### REQUEST
Quote the entries in full, character for character, without their images.

### INPUT DATA
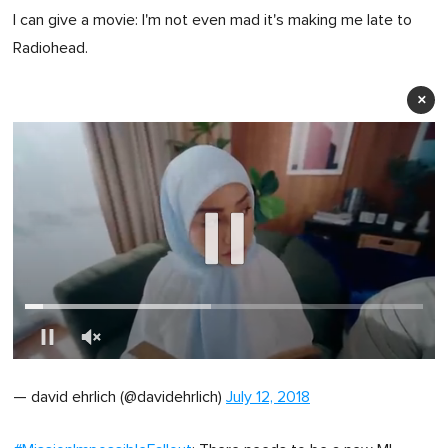
I can give a movie: I'm not even mad it's making me late to
Radiohead.
×
0
of
— david ehrlich (@davidehrlich)
July 12, 2018
1
minute,
0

### EXERCISE SOLUTION
I can give a movie: I'm not even mad it's making me late to
Radiohead.
×
0
of
— david ehrlich (@davidehrlich)
July 12, 2018
1
minute,
0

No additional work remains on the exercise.